Where do we go from here? We are at a crossroads.
At my YMCA, the one I have written about here before, where the old white folks gather at a table to reaffirm each others’ Fox News-generated opinions on the conditions of America, last week one of them inserted himself into a conversation I was having with a young Hispanic man in the steam room. We were discussing New York City’s proposed relaxation of the rules on public urination. This man, who sat to my left, inserted in a rather angry tone: “They ought to bring them all to de Blasio’s house and let them piss there.”
The young Spanish man on my right looked stunned by the man’s angry tone. I told the young man that I had read an article in The New York Times about the change in policy and that it had been proposed in an effort to decrease the number of times the police come in contact with the public in incidences that often escalate to major confrontations.
“That’s BS,” the white man asserted. “They’re afraid to make black people mad.”
I recognized what was happening here. This conversation was taking place a week after the Confederate flag came down in South Carolina order to, in the view of many whites, accommodate black people, and this man was angry about it. I tried to talk to the young Hispanic man further, but he had turned his head towards the wall to indicate that he was out of this conversation, fear emanating from his body.
From here on in it would be me and this old angry white man. I have a technique I use in debates, especially debates with old angry white men, and that is to remain tranquil, smile, stay transcendentally serene, declare only verifiable facts, and go for the jugular. I, too, am an old man, but I’m black and, yes, angry. But my anger has merit, you’ll agree.
Now there are those of you who will point out that the man I speak about thinks that his anger has merit too. To you I say this: This man does not even know that he is expressing himself in anger, so numb is he to reality, so eager is he to escape his guilt, so blind is he to his privileges. So protective is he of his whiteness.
Anyway, he asserted that Dylann Roof, the South Carolina church gunman, is crazy and not racist. I countered that anyone who takes an innocent life is crazy but that Dylann Roof’s murderous spree was spurred on by his racism – he was both crazy and racist.

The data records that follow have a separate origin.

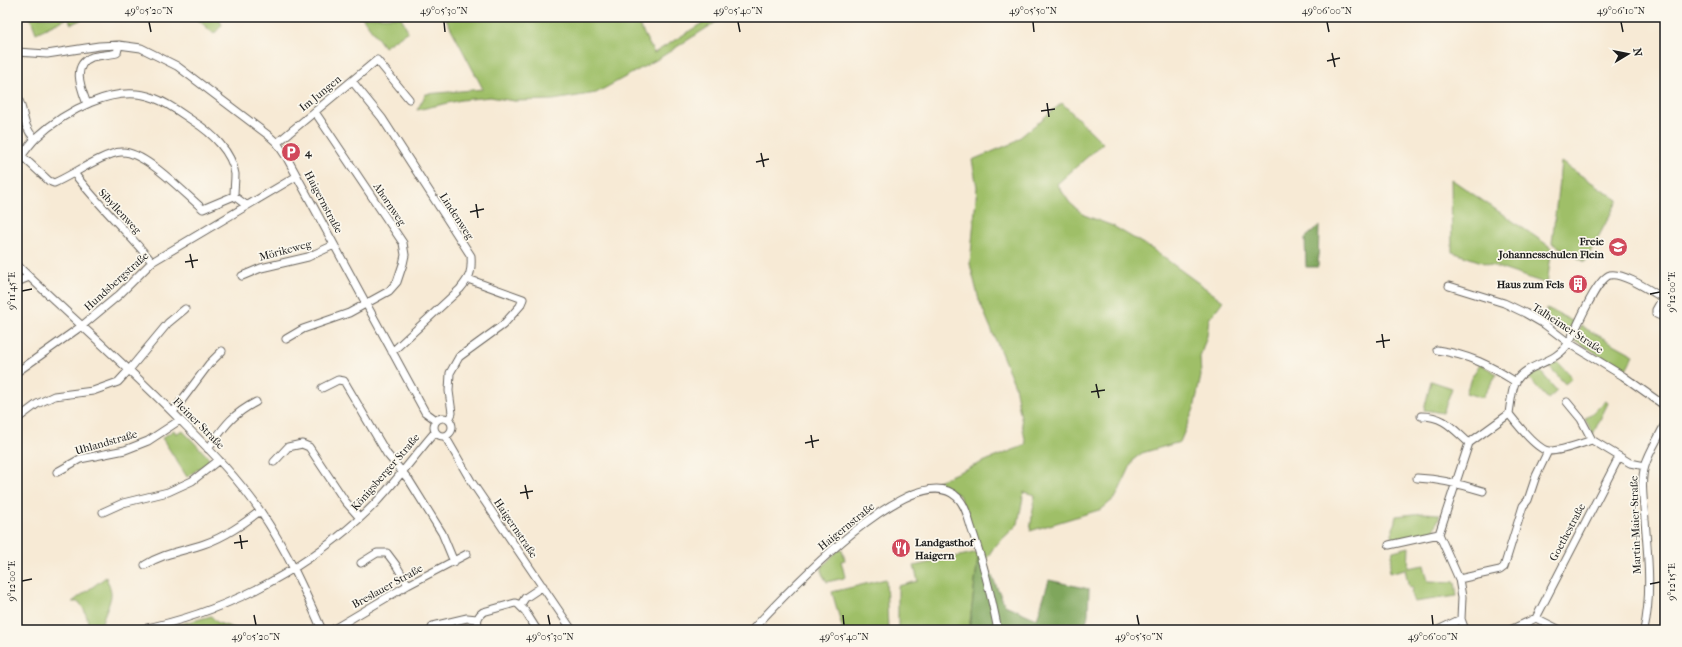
<svg xmlns="http://www.w3.org/2000/svg" width="1682" height="647" viewBox="0 0 1682 647" font-family="'IM FELL French Canon',serif">
	<style>
		.green { fill: #9fbf67; stroke: #5e6e42 }
		.forest { fill: #7fa65c; stroke: #4e613c }
		.lines { fill: none; stroke-linecap: round; stroke-linejoin: round }
		.minor-casing { stroke: #69645d; stroke-width: 9 }
		.minor { stroke: #fff; stroke-width: 7 }
		.ticks { fill: none; stroke: #1c1c1c; stroke-width: 1.5 }
		.labels { text-anchor: middle; stroke-width: 3.5; stroke-linejoin: round; paint-order: stroke }
		.street-label { font-size: 11px; fill: #1c1c1c; stroke: #fbf7ec }
		.poi-label { font-size: 11px; font-weight: bold; fill: #1c1c1c; stroke: #fbf7ec; text-anchor: start }
		.neatline { fill: none; stroke: #1c1c1c; stroke-width: 1.5 }
		.ticks-label { font-size: 10px; text-anchor: middle; fill: #1c1c1c }
	</style>
	<rect width="100%" height="100%" fill="#fbf7ec"/>
	<filter id="ink" filterUnits="userSpaceOnUse"><feTurbulence type="fractalNoise" baseFrequency=".025" numOctaves="2"/><feDisplacementMap in="SourceGraphic" scale="8" xChannelSelector="R" yChannelSelector="G"/><feConvolveMatrix kernelMatrix="1 2 1 2 8 2 1 2 1" color-interpolation-filters="sRGB"/></filter>
	<filter id="wash" filterUnits="userSpaceOnUse"><feTurbulence type="fractalNoise" baseFrequency=".012" numOctaves="4" result="noise"/><feDisplacementMap in="SourceGraphic" scale="16" xChannelSelector="R" yChannelSelector="G"/><feGaussianBlur stdDeviation="0.9" result="paint"/><feColorMatrix in="noise" values="0 0 0 0 0 0 0 0 0 0 0 0 0 0 0 0 0 1.4 0 .05"/><feComposite in="paint" operator="in"/></filter>
	<g filter="url(#wash)">
		<rect width="100%" height="100%" fill="#f7ead5"/>
		<path class="green" d="M30,17H88L71,24L68,18L36,33Z
			M195,17H218L222,25L214,34Z
			M362,17H401L408,31L384,47Z
			M445,17H635L654,53L712,17H724L658,59L596,93L553,100L514,101L490,97L461,100L417,110L426,94L483,89Z
			M1062,103L1103,143L1057,184L1070,203L1084,215L1113,226L1152,249L1223,301L1209,319L1207,336L1200,357L1201,376L1194,409L1180,442L1142,453L1134,459L1116,497L1102,509L1030,531L1035,495L1024,492L1018,524L994,547L985,561L978,558L969,630H898V586L918,581L914,566L978,552L959,495L950,489L940,486L930,487L907,494L990,459L1026,445L1015,386L979,300L970,264L977,187L972,160L1013,143Z
			M1561,162L1618,200L1585,262L1552,243Z
			M1451,179L1552,248L1547,284L1452,252Z
			M1547,308L1574,322L1567,334L1546,317Z
			M1581,326L1634,355L1626,369L1618,363L1615,366L1590,349L1573,339Z
			M1558,362L1572,378L1565,384L1549,366Z
			M1480,364L1497,374L1482,398L1466,393L1471,378Z
			M1540,371L1557,391L1548,399L1528,377Z
			M1431,381L1452,388L1443,413L1424,410Z
			M1606,401L1608,403L1593,434L1585,419Z
			M174,430L176,434L182,430L209,458L208,462L187,477L162,438Z
			M1423,513L1440,514L1434,532L1397,541L1391,539L1396,516Z
			M1409,547L1408,568L1424,565L1428,581L1455,582L1457,596L1414,602L1411,594L1412,587L1409,588L1405,569L1389,573L1393,551Z
			M839,549H842L845,560L841,561L845,577L844,578L827,582L822,574V567Z
			M106,577C108,583 112,590 111,596C109,608 101,618 101,630H89C88,619 86,611 79,602H72Z
			M886,579L888,630H843L832,592Z
			M211,616L218,623L240,630H169L168,628Z"/>
		<path class="forest" d="M1319,226L1318,267H1306L1305,238Z
			M978,558L985,561L1005,605L1037,619L1049,580L1089,589L1088,615L1084,630H969Z"/>
	</g>
	<g filter="url(#ink)">
		<g class="lines">
			<g class="minor-casing">
				<path id="minor" d="M17,52L47,54L99,46L119,45L141,48L177,66L268,135L277,143L287,158L425,412L436,420
					M352,81L382,118L471,256C472,272 470,277 460,289L392,352
					M17,96C26,113 21,125 35,139
					M87,104C81,88 71,65 92,57C100,55 109,55 117,53L119,45
					M277,143L377,60L409,99
					M22,156L49,181L54,183C71,176 104,153 121,152C144,150 185,194 203,209L234,196
					M17,162C23,154 29,145 36,138C64,112 114,83 154,98C168,103 181,113 193,121C212,133 232,152 235,174C235,181 234,189 234,196L246,205
					M74,173C98,205 127,231 152,262
					M17,265C73,319 132,370 186,426C213,453 239,480 261,512C286,549 304,589 322,630
					M242,276L261,268L308,257L334,245
					M17,282L29,277
					M1449,286L1504,303L1525,313L1544,324L1569,343L1623,376L1665,406
					M1665,294L1656,310V314L1665,318
					M286,339L303,329L349,313L389,291L397,282L403,264L405,255L403,243L315,112
					M1437,350C1470,355 1489,365 1516,382
					M17,372L83,325L119,295L152,262L297,176
					M322,388L338,380L344,381L387,454L409,480L442,533L454,562
					M1567,402L1581,419L1592,440L1630,463L1645,466
					M173,412L209,364L222,351
					M1509,414C1517,424 1537,450 1549,451C1563,451 1579,444 1592,440
					M1421,416C1444,416 1452,428 1469,443
					M434 427a9 9 0 1 1 18 0a9 9 0 1 1-18 0Z
					M17,419L37,404L54,396L93,391L118,382L129,370L168,323L185,309
					M449,420L452,413L449,391L450,373L459,357L503,325L520,306L523,299L468,279
					M445,436L471,481L572,630
					M208,449C224,427 231,415 256,402
					M274,462L288,447L302,444L309,447L345,501L360,518
					M57,472L80,459L125,450L148,441L180,420
					M1417,478C1440,479 1461,484 1483,491
					M103,512L123,503L168,492L192,481L219,460
					M1389,545L1439,534
					M361,563L377,553H387L396,565L408,585
					M145,565C163,553 184,551 204,544C225,537 243,524 260,511
					M1459,579L1500,570L1504,567L1523,506L1528,500L1536,476L1548,451
					M520,606L525,598L543,586
					M1536,618L1619,457
					M138,630C220,614 297,575 359,519C388,493 410,461 435,432
					M332,630L408,585L467,554
					M431,630L433,626L467,618L477,619
					M479,630C477,622 476,617 483,612L515,603L518,604L525,611L537,630
					M752,630C780,600 913,454 957,497C965,504 968,517 971,527C983,561 991,595 998,630
					M1438,630L1461,619
					M1465,630L1461,619L1462,597L1459,579L1439,534L1469,443L1509,414C1510,406 1512,388 1516,381C1528,362 1556,365 1569,342C1577,328 1596,279 1610,275C1623,272 1651,291 1663,298
					M1510,630L1536,618L1560,630
					M1644,630C1652,595 1648,556 1645,520C1644,503 1640,482 1645,466C1649,452 1659,437 1665,424"/>
			</g>
			<use href="#minor" class="minor"/>
		</g>
	</g>
	<path class="ticks" d="M149,22L151,32M444,22L445,32M738,22L740,32M1033,22L1034,32M1327,22L1329,32M1621,22L1623,32M1332,53L1335,67M1327,61L1340,58M1047,103L1049,117M1041,111L1055,109M761,153L764,167M756,162L769,159M476,204L478,218M470,212L484,209M190,254L193,268M185,262L198,260M22,291L32,289M1650,294L1660,292M1382,334L1384,348M1376,342L1390,340M1096,384L1099,398M1091,392L1105,390M811,435L813,448M805,443L819,440M525,485L528,499M520,493L533,491M240,535L242,549M234,543L248,541M22,581L32,579M1650,584L1660,582M254,615L256,625M548,615L550,625M843,615L844,625M1137,615L1139,625M1432,615L1433,625"/>
	<defs>
		<g id="parking-disc" transform="scale(1)"><circle r="9.5" fill="#d1495b" stroke="#fbf7ec"/><path d="M-3.5-5.5H1a3.5 3.5 0 0 1 0 7H-1V5.5H-3.5ZM-1-3.4V-.6H.8a1.4 1.4 0 0 0 0-2.8Z" fill="#fff"/></g>
		<g id="school-disc" transform="scale(1)"><circle r="9.5" fill="#d1495b" stroke="#fbf7ec"/><path d="M0-5L7-2L0 1L-7-2ZM-4 1L0 2.5L4 1V4Q0 6-4 4Z" fill="#fff"/></g>
		<g id="building-disc" transform="scale(1)"><circle r="9.5" fill="#d1495b" stroke="#fbf7ec"/><path d="M-4-6H4V6H1V3H-1V6H-4ZM-2.5-4.3h1.7v1.8h-1.7ZM.8-4.3h1.7v1.8H.8ZM-2.5-1h1.7V.8h-1.7ZM.8-1h1.7V.8H.8Z" fill="#fff"/></g>
		<g id="restaurant-disc" transform="scale(1)"><circle r="9.5" fill="#d1495b" stroke="#fbf7ec"/><path d="M-5-6h1v4h1v-4h1v4h1v-4h1v5L-1.5 .5V6h-2V.5L-5-1ZM5-6V6H3V1.5H1.5Q1.5-4 5-6Z" fill="#fff"/></g>
	</defs>
	<g fill-rule="evenodd">
		<use href="#parking-disc" x="291" y="152"/>
		<use href="#school-disc" x="1618" y="247"/>
		<use href="#building-disc" x="1578" y="284"/>
		<use href="#restaurant-disc" x="901" y="548"/>
	</g>
	<g class="labels">
		<g class="street-label">
			<text transform="translate(320 93) rotate(-39)" y="4">Im Jungen</text>
			<text transform="translate(324 202) rotate(62)" y="4">Haigernstraße</text>
			<text transform="translate(390 204) rotate(56)" y="4">Ahornweg</text>
			<text transform="translate(120 211) rotate(47)" y="4">Sibyllenweg</text>
			<text transform="translate(457 216) rotate(57)" y="4">Lindenweg</text>
			<text transform="translate(285 250) rotate(-15)" y="4">Mörikeweg</text>
			<text transform="translate(116 281) rotate(-42)" y="4">Hundsbergstraße</text>
			<text transform="translate(1568 328) rotate(33)" y="4">Talheimer Straße</text>
			<text transform="translate(199 423) rotate(45)" y="4">Fleiner Straße</text>
			<text transform="translate(106 442) rotate(-16)" y="4">Uhlandstraße</text>
			<text transform="translate(385 472) rotate(-49)" y="4">Königsberger Straße</text>
			<text transform="translate(1635 525) rotate(-92)" y="4">Martin-Maier-Straße</text>
			<text transform="translate(846 526) rotate(-39)" y="4">Haigernstraße</text>
			<text transform="translate(516 528) rotate(56)" y="4">Haigernstraße</text>
			<text transform="translate(1567 532) rotate(-62)" y="4">Goethestraße</text>
			<text transform="translate(387 586) rotate(-29)" y="4">Breslauer Straße</text>
		</g>
		<g class="poi-label">
			<text x="305" y="156">4</text>
			<text x="1604" y="245" text-anchor="end">Freie<tspan x="1604" dy="13">Johannesschulen Flein</tspan></text>
			<text x="1564" y="288" text-anchor="end">Haus zum Fels</text>
			<text x="915" y="546">Landgasthof<tspan x="915" dy="13">Haigern</tspan></text>
		</g>
	</g>
	<rect width="1682" height="647" fill="none" stroke="#fbf7ec" stroke-width="44"/>
	<g transform="translate(1628 54) rotate(80)" stroke="#fbf7ec" stroke-width="3" paint-order="stroke">
	<path d="M0-3L7 15L0 10L-7 15Z" fill="#1c1c1c"/>
	<text y="-6" font-size="11" font-weight="bold" text-anchor="middle" fill="#1c1c1c">N</text>
	</g>
	<rect x="22" y="22" width="1638" height="603" class="neatline"/>
	<g class="ticks-label">
		<text x="149" y="14">49°05'20"N</text>
		<text x="444" y="14">49°05'30"N</text>
		<text x="738" y="14">49°05'40"N</text>
		<text x="1033" y="14">49°05'50"N</text>
		<text x="1327" y="14">49°06'00"N</text>
		<text x="1621" y="14">49°06'10"N</text>
		<text transform="translate(11 291) rotate(-90)" y="4">9°11'45"E</text>
		<text transform="translate(1671 292) rotate(-90)" y="4">9°12'00"E</text>
		<text transform="translate(11 581) rotate(-90)" y="4">9°12'00"E</text>
		<text transform="translate(1671 582) rotate(-90)" y="4">9°12'15"E</text>
		<text x="256" y="640">49°05'20"N</text>
		<text x="550" y="640">49°05'30"N</text>
		<text x="844" y="640">49°05'40"N</text>
		<text x="1139" y="640">49°05'50"N</text>
		<text x="1433" y="640">49°06'00"N</text>
	</g>
</svg>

Another of the man’s assertions was that black people hadn’t taken advantage of the opportunity we had after slavery, and that’s why we’re where we’re at today. I told him that after slavery came a blotched effort of reconstruction that ended with the “birth of a nation” and the KKK, then Jim Crow, and after Jim Crow redlining, the installment of hidden institutionalized inequalities, and now the precursor to genocide.
He once more: That he will not sacrifice his hard-earned security to aid black people. My retort: We don’t want you to; fact is you’ve got nothing (more them me, he shot in), you’re just a tool used by the wealthy rulers to buffer themselves from the underprivileged blacks. They give you white privileges to create the illusion that you are being dealt with fairly when the truth is that you are handcuffed to the outside of my cell thinking that you are better off.
The Spanish guy got up and left. He didn’t wish me a pleasant day as he usually does because he didn’t want to seem partial by not wishing the same to the angry white man.
I relate this story to suggest that there is anger in the air surrounding many white folks and there is uncertainty in the black sphere. As we push for justice, many white folks feel that what we pursue is to overreach parity and they become further estranged from us. We, on the other hand, see that there is nothing what will stop the killing of our youth and we have but the one option not yet tried. We are at the crossroads.